To reorder the axes, drag one axis on its label to a different position. This can be helpful to detect patterns like correlations or clusters in the data.

To change the ordering of the values on the axis, double click on the axis label.

To hide / show the ticks labels, press the hide ticks button in the top right corner.

Filtering

You can filter the values by selecting a range in one of the dimensions. Just click and span a filter region on an axis. DDS supports filters on multiple dimensions simultaneously. To change the filter just move it around or change its size. To delete a filter, just click on a different part of the axis that is not in range of the filter.

Color Coding

You can dynamically color the polylines in the parallel coordinates plot based on one dimension. To select the dimension to use for color coding, just click on the small grey circle above the axis. If the attribute is numerical, a linear scale from orange to red will be used. Otherwise, a multi-color scale will be used that does not imply any ordering.

Scatter Plots

When visualizing data in a scatter plot, you can choose whether to apply some random noise (jitter) on non-numerical axes. Toggle jitter by clicking on the enable jitter / disable jitter button in the top right corner.

Graph Drawing

When displaying a graph in DDS, you can choose to hide / show edge and vertex labels. Toggle the visibility of them using the navigations buttons in the top right corner. Additionally, you can choose between drawing directed and undirected edges.

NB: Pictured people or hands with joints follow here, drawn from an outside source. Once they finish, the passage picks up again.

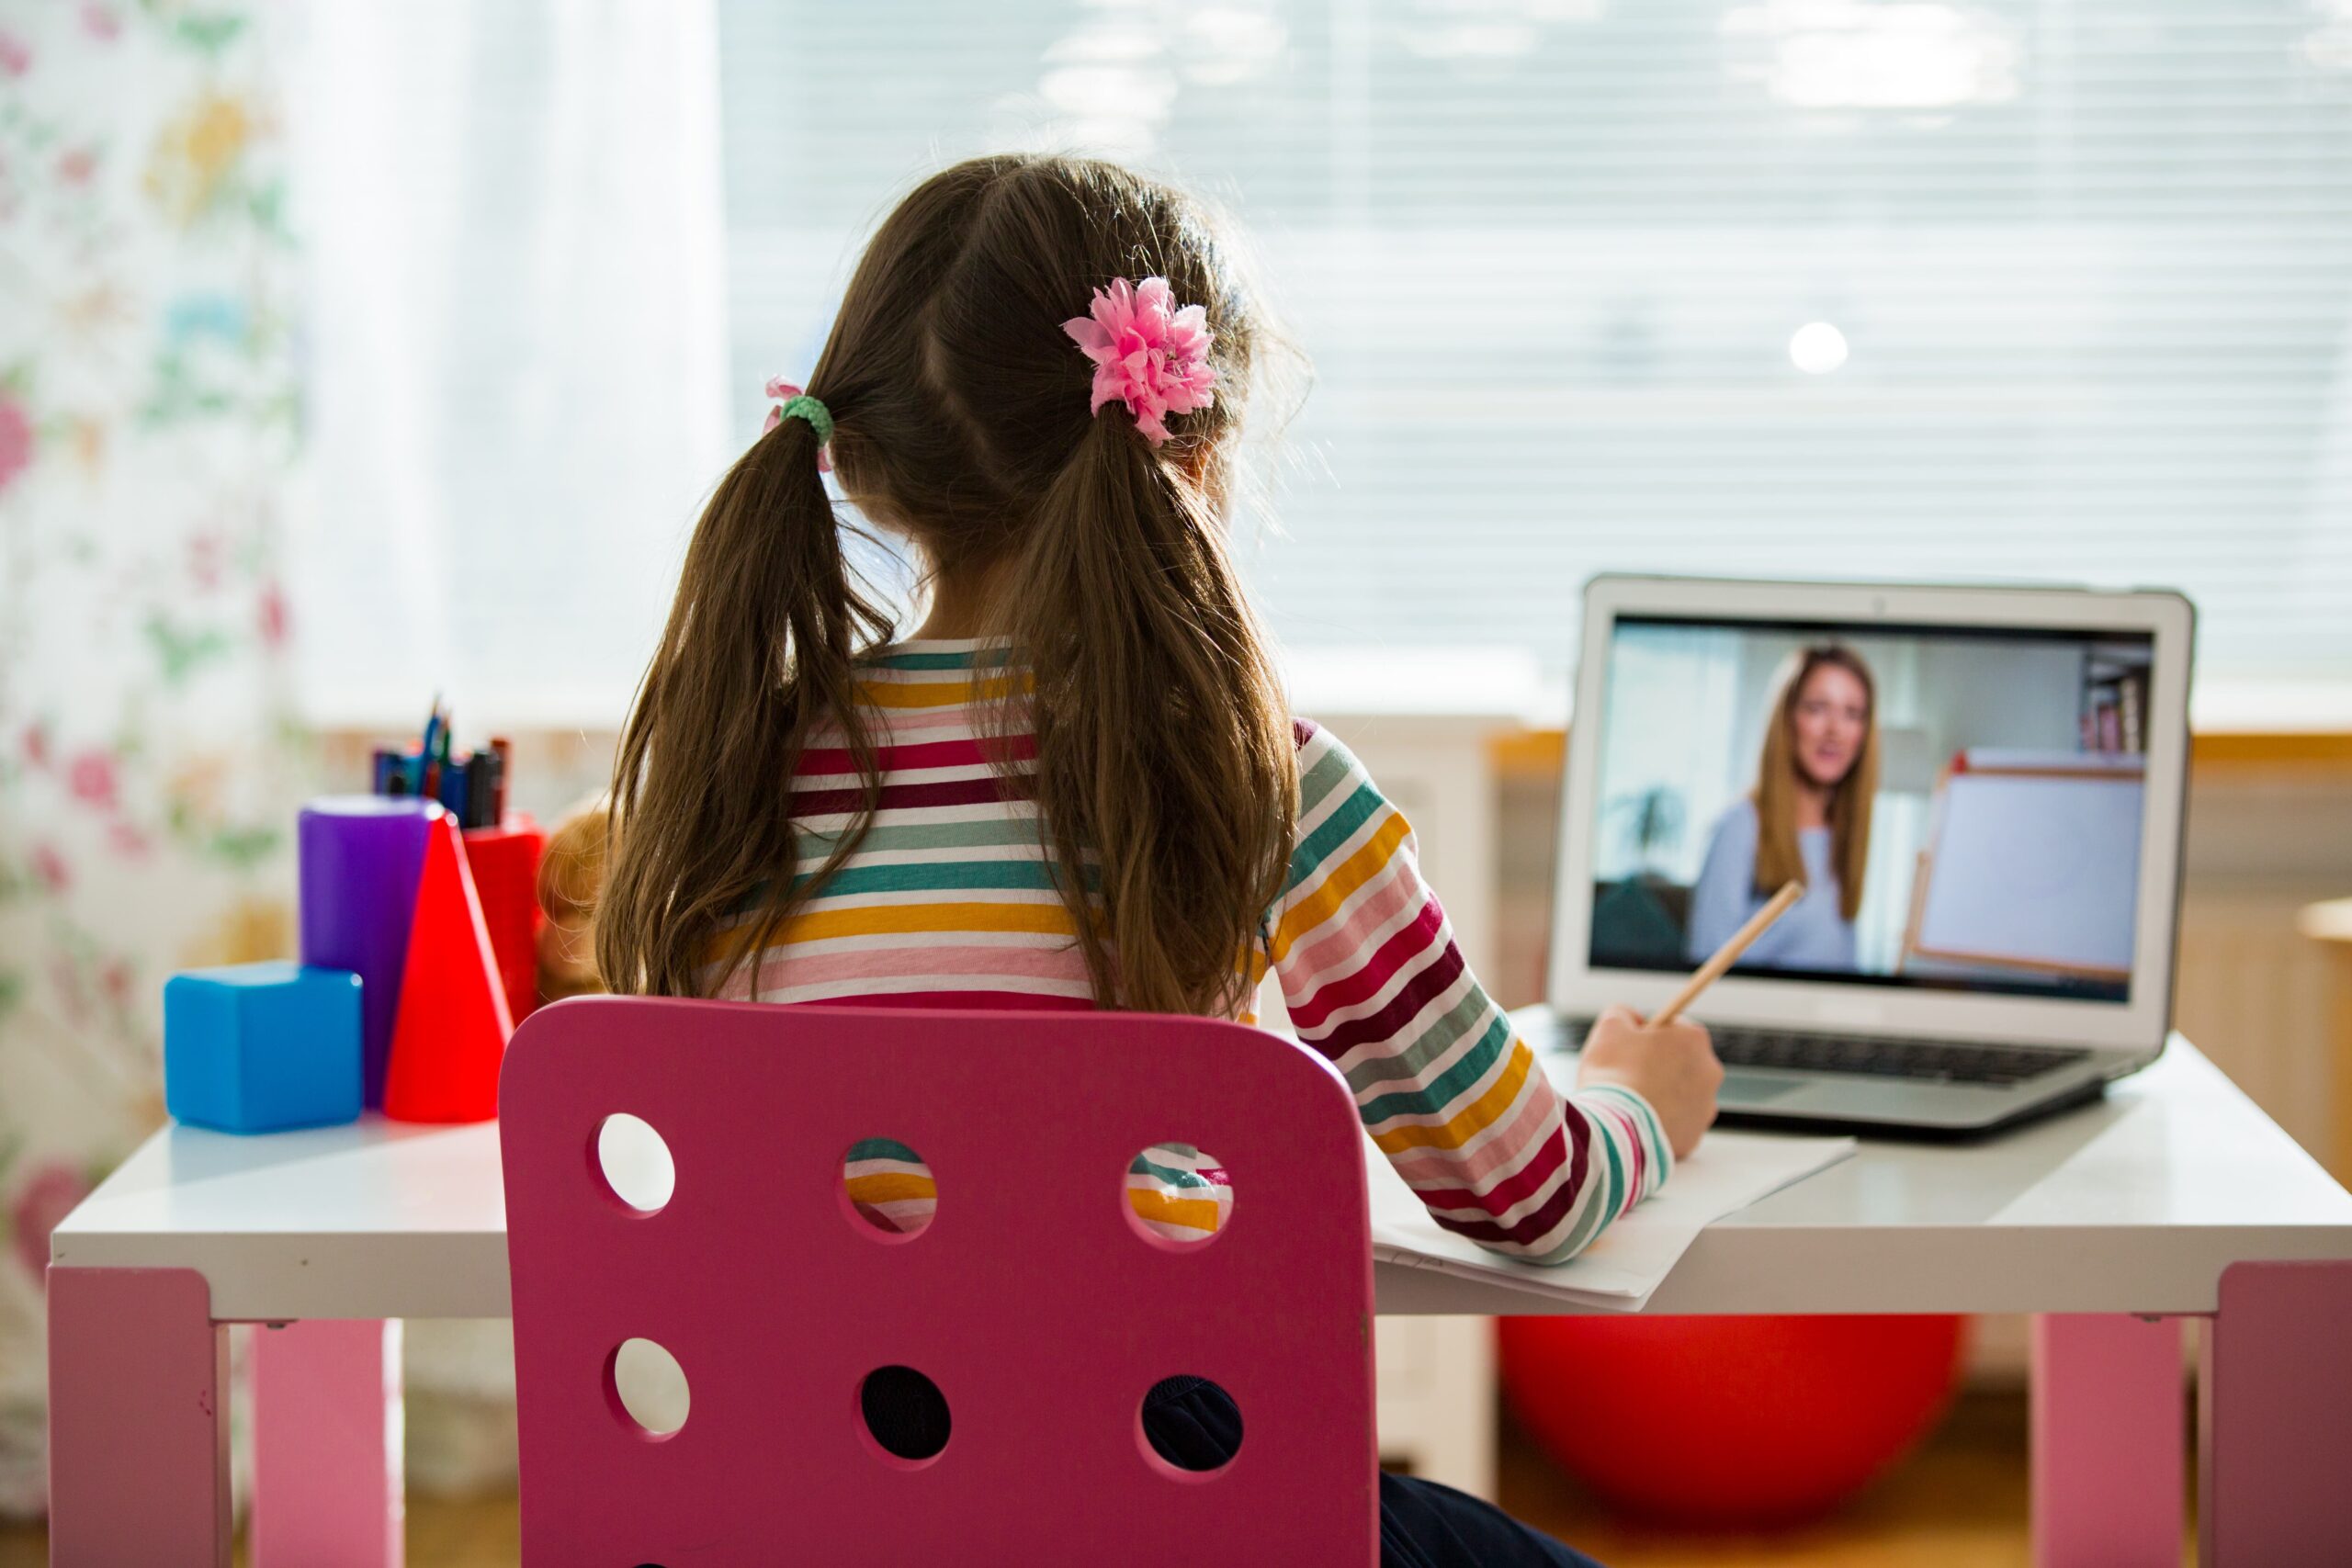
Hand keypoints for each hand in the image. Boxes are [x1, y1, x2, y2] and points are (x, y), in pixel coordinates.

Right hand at [1574, 1005, 1722, 1160]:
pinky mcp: (1694, 1136)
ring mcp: (1706, 1107)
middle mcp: (1710, 1071)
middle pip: (1681, 1060)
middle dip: (1659, 1064)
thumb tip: (1631, 1018)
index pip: (1675, 1025)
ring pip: (1681, 1093)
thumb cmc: (1614, 1073)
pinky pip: (1676, 1122)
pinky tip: (1637, 1121)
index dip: (1649, 1032)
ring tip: (1630, 1101)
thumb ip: (1623, 1013)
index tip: (1631, 1043)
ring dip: (1661, 1093)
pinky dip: (1660, 1120)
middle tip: (1627, 1072)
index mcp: (1694, 1039)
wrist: (1616, 1130)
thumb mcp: (1610, 1026)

In order to interact with the layout, you can drag and drop vertices to change their position.

Heat Maps

When visualizing matrices as heat maps, it sometimes makes sense to try different color scales. As of today, DDS offers one two-color scale and one three-color scale. You can select the corresponding scale by clicking the colored buttons in the header menu.

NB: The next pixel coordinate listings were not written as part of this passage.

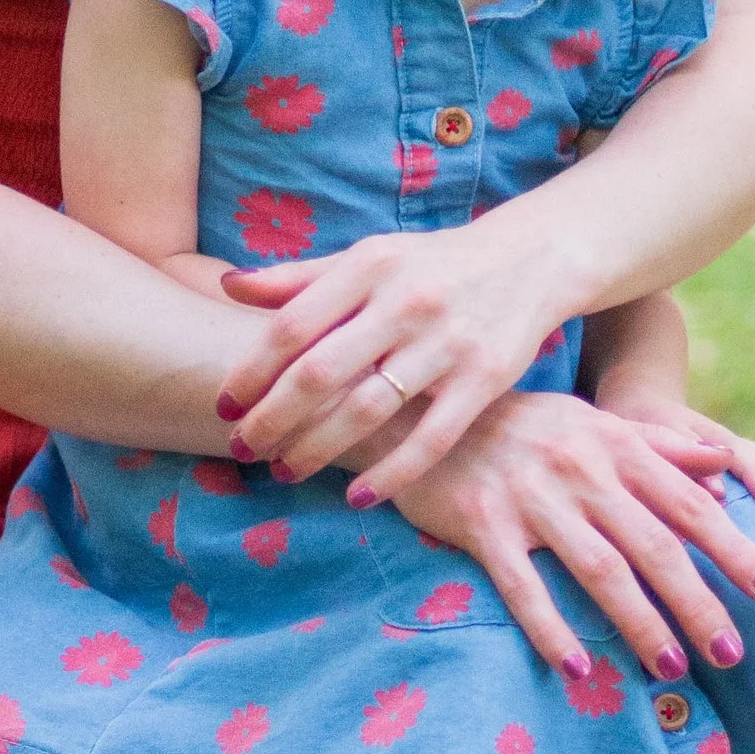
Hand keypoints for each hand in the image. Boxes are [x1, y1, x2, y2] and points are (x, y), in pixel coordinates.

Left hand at [216, 220, 559, 494]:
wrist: (529, 261)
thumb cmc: (431, 265)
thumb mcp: (369, 257)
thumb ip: (300, 277)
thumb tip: (230, 286)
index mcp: (369, 266)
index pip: (293, 325)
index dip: (252, 370)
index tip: (225, 406)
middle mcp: (406, 301)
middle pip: (321, 371)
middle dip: (273, 418)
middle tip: (242, 450)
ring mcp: (448, 341)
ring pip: (368, 409)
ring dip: (317, 448)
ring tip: (284, 471)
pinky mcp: (486, 379)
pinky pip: (430, 439)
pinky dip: (391, 473)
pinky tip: (357, 496)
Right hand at [381, 391, 754, 682]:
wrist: (426, 411)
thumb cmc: (523, 426)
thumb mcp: (594, 423)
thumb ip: (661, 446)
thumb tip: (727, 469)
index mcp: (614, 445)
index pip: (688, 502)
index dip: (733, 547)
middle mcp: (580, 469)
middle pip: (653, 545)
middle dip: (698, 602)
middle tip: (731, 653)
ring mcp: (531, 497)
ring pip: (599, 570)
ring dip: (640, 623)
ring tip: (673, 667)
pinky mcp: (483, 524)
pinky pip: (523, 586)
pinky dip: (551, 628)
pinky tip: (578, 668)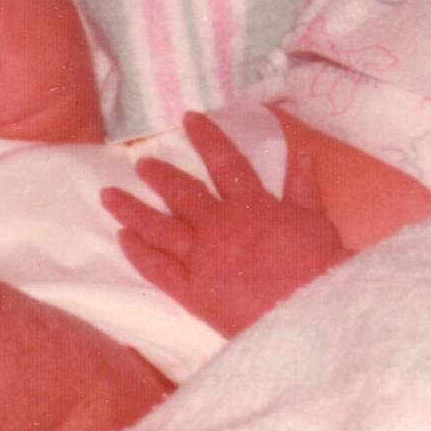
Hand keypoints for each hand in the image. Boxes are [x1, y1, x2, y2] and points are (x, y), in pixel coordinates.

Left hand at [101, 111, 345, 337]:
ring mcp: (201, 258)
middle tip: (140, 163)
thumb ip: (304, 189)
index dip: (208, 138)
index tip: (190, 119)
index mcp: (252, 205)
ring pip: (158, 227)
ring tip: (109, 194)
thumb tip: (302, 157)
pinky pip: (157, 268)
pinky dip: (138, 251)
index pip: (226, 163)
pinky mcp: (192, 291)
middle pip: (182, 194)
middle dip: (160, 175)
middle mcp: (219, 225)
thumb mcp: (318, 222)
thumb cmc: (321, 267)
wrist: (312, 312)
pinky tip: (123, 238)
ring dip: (133, 209)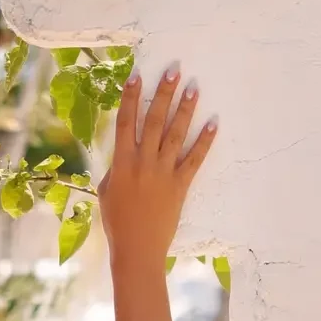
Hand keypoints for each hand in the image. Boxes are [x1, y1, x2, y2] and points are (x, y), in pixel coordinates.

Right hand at [96, 66, 215, 269]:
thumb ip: (114, 170)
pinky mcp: (179, 185)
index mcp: (121, 163)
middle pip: (154, 120)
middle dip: (164, 93)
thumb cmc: (117, 224)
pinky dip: (205, 141)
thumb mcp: (107, 193)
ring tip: (194, 87)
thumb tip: (123, 155)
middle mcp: (143, 162)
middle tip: (174, 70)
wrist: (137, 250)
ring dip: (185, 109)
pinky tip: (213, 123)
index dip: (130, 97)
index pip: (125, 122)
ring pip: (175, 134)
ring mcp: (163, 172)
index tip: (137, 75)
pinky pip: (194, 159)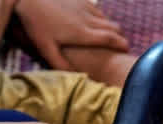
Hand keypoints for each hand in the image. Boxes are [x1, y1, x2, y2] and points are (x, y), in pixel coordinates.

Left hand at [13, 0, 129, 70]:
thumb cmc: (35, 23)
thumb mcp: (45, 48)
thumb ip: (59, 64)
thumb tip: (74, 77)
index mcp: (83, 33)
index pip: (110, 39)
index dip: (121, 45)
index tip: (127, 51)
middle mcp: (88, 19)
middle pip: (113, 28)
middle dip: (121, 37)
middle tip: (122, 46)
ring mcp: (84, 7)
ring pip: (105, 18)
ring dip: (111, 28)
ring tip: (109, 38)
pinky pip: (96, 10)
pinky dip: (100, 18)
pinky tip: (95, 23)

It is also possible to customize the range of the color scale (min, max). For example, it makes sense to use a three color scale and (-1, 1) range when looking at a correlation matrix. Specify min and max values using the two input fields labeled "z", residing in the header menu.

Logging

DDS currently uses the Apache log4j logger which is also used by Spark. So you can configure the logging in the same way you configure logging in Spark. The logger is called DDS.